April 19, 2024

To Mask Or Not To Mask

By Tom Gutowski | Oct. 9, 2021

I hate wearing masks; they tug at your ears, muffle your voice, and fog up your glasses. But they’re worth the inconvenience.

Masks work, even though they don’t catch every virus particle. Viral load matters; it isn’t just one virus particle and -- BOOM, you’re in the ICU. Scientists say that if someone gets sick and if so, how sick, is partly a function of how much of the virus they’re exposed to. During respiration, virus particles an infected person exhales are contained in droplets of varying sizes. Any decent mask properly worn catches a significant percentage of the droplets, and thus of the virus. Exactly what percentage it catches varies depending on the type and fit of the mask.

The biggest benefit from mask wearing is “source control,” i.e. stopping wearers from spreading the virus to others. People infected with COVID-19 can go weeks without symptoms, and it takes only a few unknowingly infected and unmasked people to put enough virus into the air to spread the disease. So for source control to work, masking has to be nearly universal.

A Denmark study cited as evidence that masks don’t work didn’t attempt to measure source control, and over half of the participants who were asked to wear masks reported being less than fully compliant, so no one really knows if those who caught the virus did so while masked or unmasked.

The authors of a May 2020 paper in the New England Journal of Medicine also cited as evidence that masks aren’t effective have said their work was misinterpreted, and that their intent “was to push for more masking, not less.” One of the authors of an MIT study complained that those citing it as evidence that masks don’t work were “wildly off base,” adding that, “Our study highlights the fact that efficient mask use provides an extremely effective means of limiting indoor transmission of COVID-19…”

A review of COVID growth rates before and after the implementation of mask mandates in fifteen states and the District of Columbia showed that mandates slowed the daily infection rate and might have prevented 450,000 cases.

Multiple studies have shown that masks don’t harm the wearer. A person in average health or better can wear a mask for hours at a time with no ill effect. The only exceptions are those who for whatever reason are incapable of removing their own masks, and people who have serious trouble breathing even without a mask.
 
A pediatric infectious disease specialist at the Mayo Clinic wrote: “Studies have unequivocally shown that there are no negative health effects on children from wearing a mask.” A study recently published in the pediatrics section of the Journal of The American Medical Association said masks do harm children by increasing the amount of carbon dioxide they breathe, but was quickly retracted because of “numerous scientific issues.” The most significant issue was the failure to take into account the fact that when a mask wearer inhales, the large majority of the air they inhale comes from outside the mask.

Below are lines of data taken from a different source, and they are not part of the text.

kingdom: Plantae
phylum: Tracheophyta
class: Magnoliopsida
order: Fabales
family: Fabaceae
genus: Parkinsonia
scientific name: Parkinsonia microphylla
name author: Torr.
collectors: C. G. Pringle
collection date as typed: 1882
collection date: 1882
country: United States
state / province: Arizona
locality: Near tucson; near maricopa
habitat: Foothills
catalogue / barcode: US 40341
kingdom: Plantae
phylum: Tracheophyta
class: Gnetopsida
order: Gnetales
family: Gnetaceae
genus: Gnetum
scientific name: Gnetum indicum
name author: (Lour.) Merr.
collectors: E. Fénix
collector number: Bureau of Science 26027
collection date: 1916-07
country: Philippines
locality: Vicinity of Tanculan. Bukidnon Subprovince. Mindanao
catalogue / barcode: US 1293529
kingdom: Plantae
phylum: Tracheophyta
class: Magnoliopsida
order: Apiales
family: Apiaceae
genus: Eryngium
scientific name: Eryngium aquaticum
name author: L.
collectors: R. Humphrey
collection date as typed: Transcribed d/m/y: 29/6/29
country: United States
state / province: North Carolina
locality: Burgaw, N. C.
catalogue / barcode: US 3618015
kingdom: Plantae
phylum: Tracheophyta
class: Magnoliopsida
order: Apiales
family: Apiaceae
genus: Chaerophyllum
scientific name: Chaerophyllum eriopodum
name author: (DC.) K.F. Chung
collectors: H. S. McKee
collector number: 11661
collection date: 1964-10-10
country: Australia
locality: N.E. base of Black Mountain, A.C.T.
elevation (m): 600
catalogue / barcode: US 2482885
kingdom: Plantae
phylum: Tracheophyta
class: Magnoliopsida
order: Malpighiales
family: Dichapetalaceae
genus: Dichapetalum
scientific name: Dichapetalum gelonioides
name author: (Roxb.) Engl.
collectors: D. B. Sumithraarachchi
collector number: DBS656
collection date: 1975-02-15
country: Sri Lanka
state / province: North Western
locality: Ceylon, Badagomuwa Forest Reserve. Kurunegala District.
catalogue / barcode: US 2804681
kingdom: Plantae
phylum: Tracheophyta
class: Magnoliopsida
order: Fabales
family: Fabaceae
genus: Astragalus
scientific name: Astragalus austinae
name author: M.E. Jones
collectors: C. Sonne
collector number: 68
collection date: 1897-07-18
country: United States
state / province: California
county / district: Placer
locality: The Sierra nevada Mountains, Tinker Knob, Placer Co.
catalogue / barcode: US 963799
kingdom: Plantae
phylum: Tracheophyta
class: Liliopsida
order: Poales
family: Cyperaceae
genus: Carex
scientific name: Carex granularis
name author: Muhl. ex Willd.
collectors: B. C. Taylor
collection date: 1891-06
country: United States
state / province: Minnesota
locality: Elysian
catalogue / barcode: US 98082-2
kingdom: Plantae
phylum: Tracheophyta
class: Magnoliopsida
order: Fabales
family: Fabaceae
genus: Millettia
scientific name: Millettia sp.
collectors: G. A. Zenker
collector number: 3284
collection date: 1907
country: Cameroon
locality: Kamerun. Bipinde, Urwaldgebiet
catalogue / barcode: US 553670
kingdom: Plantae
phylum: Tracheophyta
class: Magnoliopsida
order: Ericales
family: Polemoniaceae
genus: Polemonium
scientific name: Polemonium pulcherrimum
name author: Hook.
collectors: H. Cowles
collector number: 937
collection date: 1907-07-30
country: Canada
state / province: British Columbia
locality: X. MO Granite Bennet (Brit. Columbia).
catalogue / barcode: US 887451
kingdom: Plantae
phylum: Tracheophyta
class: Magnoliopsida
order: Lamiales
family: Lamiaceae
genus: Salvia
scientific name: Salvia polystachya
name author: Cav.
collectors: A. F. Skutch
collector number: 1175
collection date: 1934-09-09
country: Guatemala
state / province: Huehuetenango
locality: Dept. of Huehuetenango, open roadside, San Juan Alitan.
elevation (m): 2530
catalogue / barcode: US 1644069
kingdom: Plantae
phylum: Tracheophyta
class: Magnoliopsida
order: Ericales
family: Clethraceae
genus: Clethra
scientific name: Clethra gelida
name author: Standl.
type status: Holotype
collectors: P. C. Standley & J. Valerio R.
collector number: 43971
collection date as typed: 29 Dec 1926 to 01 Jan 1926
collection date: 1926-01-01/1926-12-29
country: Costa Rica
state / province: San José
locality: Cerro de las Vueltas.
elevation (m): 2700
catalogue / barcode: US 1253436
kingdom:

Mask mandates have not been found unconstitutional despite several challenges. In rejecting a challenge to state-mandated vaccinations, the Supreme Court noted in 1905 in Jacobson vs Massachusetts that “there are manifold restraints to which every person is necessarily subject for the common good.” In 2020, a Florida court cited Jacobson vs Massachusetts in rejecting a mask mandate challenge, saying that the pandemic “is precisely the sort of exigent circumstance that justifies governmental intrusion into individual autonomy.” This August, in Resurrection School vs Elizabeth Hertel et al, the Sixth Circuit Court of Appeals used similar reasoning to reject yet another challenge.

Despite hopeful developments, the health emergency created by COVID isn’t over. Infections, hospitalizations, and deaths began increasing again this summer due to the Delta variant. In some areas, ICU wards are at or near capacity. And while the unvaccinated continue to make up the majority of hospitalizations and deaths, breakthrough infections among the vaccinated have become more common. Rural America is getting hit the hardest: In September, the infection rate was 54 percent higher in those areas than in metropolitan areas.

And more young people are getting sick. In September, 27 percent of new infections in Michigan were among those 20 and younger. The pediatric COVID mortality rate is low, but no one knows if it will remain so as the virus continues to mutate, what the “long haul” effects will be, nor how many others in the community -- including teachers -- will catch COVID from infected youngsters.

The Mayo Clinic, the Cleveland Clinic, the University of Michigan Health System, and Massachusetts General (affiliated with Harvard Medical School) all recommend the wearing of masks, as do the American Academy of Pediatrics, the American Medical Association, the American Hospital Association, the American Nurses Association, and the CDC.

An article in the September 16, 2021 Scientific American entitled, “Masks Protect Schoolkids from COVID despite What Antiscience Politicians Claim” says “there are multiple lines of evidence from a variety of disciplines—including materials science, infectious diseases, pediatrics and epidemiology—showing that masks can help protect children and teachers from getting COVID in schools.”

The bottom line is that masks — along with vaccinations and social distancing — constitute an effective tool for getting the pandemic behind us.

Tom Gutowski is retired from the insurance industry.